When you are buying a house, you have to make an upfront deposit, aka a down payment. For many people who are buying their first house, the deposit along with other upfront expenses is the biggest hurdle.
For many, the mortgage can be a steeper challenge. It is fair to infer that most young homebuyers find it difficult to put together a substantial amount of money for the deposits – even though they can manage the mortgage given their recurring income.
There are certain realities you need to know and you should have a plan in place to put together your deposit. Here are the dos and don’ts of deposits.
- Your target should be to put together as much money as you can for the deposit and to get a loan for the remaining. Far too many homebuyers, especially the first-timers tend to make the least deposit that is acceptable to banks and they end up taking a massive home loan. That results into a staggering mortgage and one has to deal with the hefty payback every month. It is not just about the money you pay back or how much you have to pay every month. It eventually boils down to the amount of money you pay towards interest. With a larger deposit, you would pay less interest, you can reduce the term of the home loan and you can even pay it back entirely much sooner than having a larger loan.
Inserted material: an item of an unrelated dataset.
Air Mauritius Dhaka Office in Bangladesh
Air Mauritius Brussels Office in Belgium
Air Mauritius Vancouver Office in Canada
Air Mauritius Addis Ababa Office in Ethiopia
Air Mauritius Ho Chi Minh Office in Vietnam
- Don’t invest all the money you have into the deposit. You need money at hand. Don’t break all your savings or use the entire fortune you have to make a larger deposit. If you are being pressed for cash, then reduce the deposit. If you cannot come up with the least deposit, wait till you have enough money. You can ask for some help from your family or a loved one but that is not the best way to go about it. You would have a loan to repay and you would be indebted to the person lending you money as well.
- A larger deposit will make you more eligible for a loan. Issues pertaining to wage or dependents you may have will be leniently assessed when you make a large deposit.
- It’s not the best idea to make a small deposit and pay a larger instalment every month. Paying a hefty mortgage would cut down your scope of savings. A bit of crunch now, owing to a larger deposit, can make way for savings every month down the line due to a more affordable mortgage.